If you thought immigrants in the U.S. have it bad, imagine the plight of countless superhumans and mutants a generation ago, as they navigated the Kafka-esque world of Marvel’s draconian Registration Acts.
For fans and non-fans alike, the controversy over the Mutant Registration Act and Super-human Registration Acts is a complex case study in the balance between liberty and control for communities endowed with special powers.
According to the legislative annals of Marvel Database, the backstory stems from the perennial dilemma of civil liberties versus state power. The MRA arose apparently in response to a prophetic vision related by Kitty Pryde after she “travels back in time from a dystopian future to the present” and warns that the X-Men must act to preempt the future passage of a Mutant Control Act, which would unleash an anti-mutant crackdown:
When the Supreme Court found the law unconstitutional the government responded by reactivating their robot Sentinel program so that they might police the mutant race. The Sentinels interpreted their mandate in such a way that they decided to forcibly take over the government of the country and instituted a harsh regime where mutants were severely persecuted.
Ultimately, a seemingly less draconian compromise measure emerged in the form of the Mutant Registration system. However, the Big Brotherish policy remained controversial, as it would potentially compromise secret identities and raised similar constitutional and civil liberties tensions, with serious consequences for the noncompliant:
Government agent Val Cooper and the mutant terrorist Mystique formed Freedom Force a government sanctioned superhero team (mostly comprising former members of the Brotherhood of Evil Mutants). Freedom Force sought to enforce the MRA by arresting unregistered mutants such as members of the X-Men, X-Factor and the New Mutants.
Even superheros were not immune to the tense national security climate. But the Super-human Registration Act met with more controversy over political feasibility as well as ethical implications:
In his testimony and in evidence he presented to Congress, Reed Richards argued that a Super-human registration Act was unnecessary as Super-humans had been largely effective and trustworthy in their actions and government regulation would only stifle their ability to protect the world. He argued that those individuals who were likely to act irresponsibly with their powers were also likely to be super-villains and thus would not be candidates for registration anyway.
Wikipedia has an extensive crowd-sourced historiography of the Mutant Registration Acts and similar legislation. Eco-comics has an overview of Metahuman Regulation. And The Onion has follow-up coverage of the Obama Administration’s response. Needless to say, you might notice an uncanny resemblance with the real-life analog in U.S. history: the 1940 Alien Registration Act and other “registration” policies after 9/11.
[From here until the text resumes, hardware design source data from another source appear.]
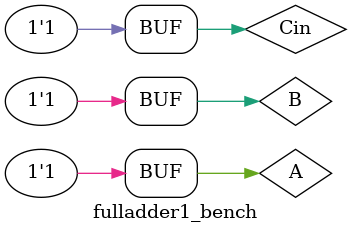
<source format=v>
module fulladder1_bench;

reg A;
reg B;
reg Cin;
wire S;
wire Cout;

fulladder1 iDut(.A(A), 
                .B(B), 
                .Cin(Cin), 
                .S(S), 
                .Cout(Cout));

initial 
begin

    A = 1'b0;
    B = 1'b0;
    Cin = 1'b0;
    #10;

    A = 1'b0;
    B = 1'b0;
    Cin = 1'b1;
    #10;

    A = 1'b0;
    B = 1'b1;
    Cin = 1'b0;
    #10;

    A = 1'b0;
    B = 1'b1;
    Cin = 1'b1;
    #10;

    A = 1'b1;
    B = 1'b0;
    Cin = 1'b0;
    #10;

    A = 1'b1;
    B = 1'b0;
    Cin = 1'b1;
    #10;

    A = 1'b1;
    B = 1'b1;
    Cin = 1'b0;
    #10;

    A = 1'b1;
    B = 1'b1;
    Cin = 1'b1;
    #10;
end

endmodule
</source>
Is this life imitating art or vice versa? Keep in mind that the registration subplots emerged on the pages of Marvel comics in the mid-1980s–way before the post-9/11 Homeland Security hysteria, before the recent spikes in mass deportations and anti-immigrant legislation in the states. But comic narratives have historically reflected the political turbulence of the Cold War and the changing relationship between the individual and the state. According to Marvel database:
The issue has generally been portrayed in broad terms as being a debate between the rights of the individual (to freedom of action and expression etc.) on one side versus the rights of society at large (to safety from danger or harm) on the other. Does the super-powered individual (mutant or otherwise) have an absolute right to their abilities or does society have a right to constrain or at least monitor them and their expression of those abilities?
Debate on the topic of the registration of super-heroes or mutants as presented in Marvel Comics has generally tended to be slanted in favor of the anti-registration argument, due to the fact that the protagonists of the comics are the powered individuals — the people whose freedoms might be compromised by any such law.
As such the issue has most often been explored in a civil rights context, with the various Acts portrayed as persecutory measures seeking to legislate against a minority group whose minority status is basically innate – an obvious parallel with the struggle of many minority groups against prejudice.
Fans may continue to debate the allegorical significance of the Registration Act subplots. But the metaphor rings as true as ever today, especially under an increasingly restrictive and arbitrary immigration policy regime, in which the day-to-day terrors faced by undocumented immigrants and their communities seems at times stranger than fiction.